Read adler32 checksums directly from dCache
dCache supports accessing the checksum through a pseudo file like
.(get)(/pnfs/...)(checksum) . So if the input directory is in pnfs space we can read the checksum directly out of it and add it to the metadata. Or if the file already has metadata we should compare the db checksum to the actual one and reject the file if there's a mismatch.
Since dzero/cdf don't support adler32 checksums it should be possible to disable this feature.
#2 Updated by Dennis Box over 5 years ago
- Status changed from Assigned to Feedback
- Assignee changed from Dennis Box to Robert Illingworth
I have pushed some changes to origin/10046 git branch, and re-assigned this ticket to Robert for feedback.

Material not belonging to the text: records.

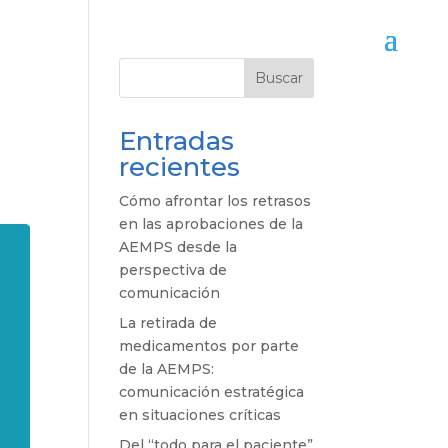
Buscar
Entradas
recientes
Cómo afrontar los retrasos
en las aprobaciones de la
AEMPS desde la
perspectiva de
comunicación
La retirada de
medicamentos por parte
de la AEMPS:
comunicación estratégica
en situaciones críticas
Del “todo para el paciente”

config.py:readDCacheChecksums() Looks for an entry 'read-dcache-checksums' in the [main] section
of the config file. If entry is True or absent, method returns True.
If the entry is False, method returns False.
pnfs.py:getEnstoreFileDetails() New optional parameter, readFromDCache=True . If true,
reads the adler32 checksum from dcache metadata ,
and puts it in the dictionary that the method returns
UPDATE: after talking with Robert before I hit 'send' I see this
needs work, I was splitting off ADLER32 from ADLER32:some_value
filestate.py:_checkLabel() Calls getEnstoreFileDetails() with config.readFromDCache() value
filestate.py:_handlePnfsResults(): Flow of control used to switch on whether getEnstoreFileDetails() returned
an empty dictionary or not. Since enstore (layer4) and dcache (get)
metadata can both now be called, returned dictionary can have one entry
in it if layer4 unreadable. Flow of control now switches on whether number
of entries in dictionary is greater than 1.
new directory python/test
new files test_config.py Tests readFromDCache() use of 'read-dcache-checksums'
test_config.ini input file for test_config.py
test_pnfs.py Tests that layer4 and dcache metadata being read correcly
Usage of the tests:
export CONFIG_FILE=`pwd`/test_config.ini (or whatever file you want)
NB both of the test files only have one test_(something) method in their suite. Adding a second
test to test_pnfs.py confused the reactor. I am working on figuring out why, unit testing is in
general a good thing.